To prepare the avocados: In a blender place avocados, yogurt, and shallot confit and puree the mixture until smooth. Season to taste with salt and reserve.

To cook the beef tendons: In a pressure cooker place beef tendons. Add one head of garlic, halved. Cover with sake and cook for 1 hour. Remove from heat and allow pressure to subside. Remove the tendons from the cooking liquid and allow them to rest for 10 minutes. Place the tendons between two cookie sheets or trays and press with about 15 pounds of weight on top. (Sacks of flour and sugar work nicely here.) Press the tendons in the refrigerator until cooled. Reserve.

To prepare the cauliflower and radish: Into a large sauté pan, place cauliflower, radishes, shallot confit, butter, and vinegar. Add just enough water to cover the bottom of the pan. Place over high heat and cook until water is almost evaporated. Season very lightly with salt and deglaze with more water. Continue this process until the vegetables are tender but still maintain a little crunch. Add beef tendon and stir to coat.

To prepare the radishes: Just before service, combine all ingredients in a bowl and toss gently.

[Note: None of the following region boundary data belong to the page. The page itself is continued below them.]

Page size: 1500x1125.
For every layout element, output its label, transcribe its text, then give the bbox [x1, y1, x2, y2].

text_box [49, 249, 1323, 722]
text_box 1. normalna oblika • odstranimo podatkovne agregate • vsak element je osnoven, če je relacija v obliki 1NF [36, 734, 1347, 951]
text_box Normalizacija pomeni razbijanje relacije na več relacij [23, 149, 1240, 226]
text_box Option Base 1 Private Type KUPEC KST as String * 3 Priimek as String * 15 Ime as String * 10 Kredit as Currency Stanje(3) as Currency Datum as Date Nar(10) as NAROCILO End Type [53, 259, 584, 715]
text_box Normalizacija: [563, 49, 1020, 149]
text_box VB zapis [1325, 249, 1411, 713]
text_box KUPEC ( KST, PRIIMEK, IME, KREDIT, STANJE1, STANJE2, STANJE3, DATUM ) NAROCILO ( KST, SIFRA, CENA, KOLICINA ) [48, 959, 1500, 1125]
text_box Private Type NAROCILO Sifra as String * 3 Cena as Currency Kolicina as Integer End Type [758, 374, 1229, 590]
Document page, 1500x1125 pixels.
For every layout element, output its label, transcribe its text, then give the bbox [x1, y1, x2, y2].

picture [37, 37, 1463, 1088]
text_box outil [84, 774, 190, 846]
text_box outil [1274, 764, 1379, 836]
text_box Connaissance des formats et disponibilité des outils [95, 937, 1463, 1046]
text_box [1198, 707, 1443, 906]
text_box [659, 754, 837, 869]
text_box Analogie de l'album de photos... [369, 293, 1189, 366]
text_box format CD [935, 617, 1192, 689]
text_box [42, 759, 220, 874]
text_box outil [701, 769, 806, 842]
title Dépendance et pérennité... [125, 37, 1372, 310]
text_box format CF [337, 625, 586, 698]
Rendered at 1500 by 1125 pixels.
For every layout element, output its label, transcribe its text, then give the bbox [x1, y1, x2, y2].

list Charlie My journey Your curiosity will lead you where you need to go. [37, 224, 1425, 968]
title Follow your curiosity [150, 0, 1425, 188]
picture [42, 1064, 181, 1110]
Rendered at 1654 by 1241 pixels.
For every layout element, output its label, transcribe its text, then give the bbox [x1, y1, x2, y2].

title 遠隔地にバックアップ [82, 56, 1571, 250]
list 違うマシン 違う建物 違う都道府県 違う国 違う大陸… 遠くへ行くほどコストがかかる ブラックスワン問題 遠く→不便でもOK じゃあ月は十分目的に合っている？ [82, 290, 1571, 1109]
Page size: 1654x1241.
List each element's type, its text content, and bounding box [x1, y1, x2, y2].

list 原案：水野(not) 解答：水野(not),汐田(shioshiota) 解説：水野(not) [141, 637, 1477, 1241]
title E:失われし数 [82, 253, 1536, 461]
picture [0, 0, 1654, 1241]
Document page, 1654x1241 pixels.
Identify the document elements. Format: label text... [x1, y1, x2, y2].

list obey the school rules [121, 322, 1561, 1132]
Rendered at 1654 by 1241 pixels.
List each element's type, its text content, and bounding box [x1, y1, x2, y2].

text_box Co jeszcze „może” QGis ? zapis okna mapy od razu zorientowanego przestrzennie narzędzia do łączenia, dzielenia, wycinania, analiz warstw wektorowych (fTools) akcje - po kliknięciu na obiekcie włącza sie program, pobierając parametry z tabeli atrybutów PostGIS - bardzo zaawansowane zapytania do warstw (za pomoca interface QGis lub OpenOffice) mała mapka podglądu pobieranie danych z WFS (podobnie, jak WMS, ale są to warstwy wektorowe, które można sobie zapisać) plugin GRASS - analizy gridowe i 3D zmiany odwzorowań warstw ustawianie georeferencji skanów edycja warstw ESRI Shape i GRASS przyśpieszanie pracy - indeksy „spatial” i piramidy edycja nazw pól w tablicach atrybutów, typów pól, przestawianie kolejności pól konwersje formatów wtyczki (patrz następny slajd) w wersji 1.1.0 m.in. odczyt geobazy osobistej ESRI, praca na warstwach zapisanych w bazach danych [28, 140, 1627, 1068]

To cook the potatoes: Several hours before you intend to serve the dish, place potatoes in a medium-size pot, cover with water, and add garlic, thyme, bay leaves, and salt. Simmer until very tender. Make sure not to boil the potatoes or they will break. Carefully remove the potatoes from the water, place them on a parchment paper–lined sheet tray, and freeze. When they are frozen, heat the oil in a pot large enough to fry the potatoes. When the oil reaches 275°F, remove the potatoes from the freezer and fry for 5–7 minutes, or until a crust forms. Remove the potatoes from the oil and place them back in the freezer for 1-2 hours Turn off the heat under the oil. Once the potatoes are fully frozen, turn the heat back on under the oil and raise it to 375°F. Remove the potatoes from the freezer. Place in the fryer and fry until golden and warmed through. Season with salt.

To prepare the beef: Place the beef in a zip bag with the shallots, thyme, olive oil, cracked pepper, and salt. Allow to sit at room temperature for at least 30 minutes and up to 4 hours before cooking. Remove the beef from the bag and discard excess marinade. Re-season lightly with salt and cracked pepper. In a pan over medium-high heat, sear the steak to desired doneness. Remove from heat, top with butter, and allow meat to rest for 5–10 minutes before slicing.

To plate: Onto eight plates, arrange cauliflower and radish salad, radishes, potatoes, and sliced steak. Using a pastry bag, pipe avocado puree onto plates. Serve.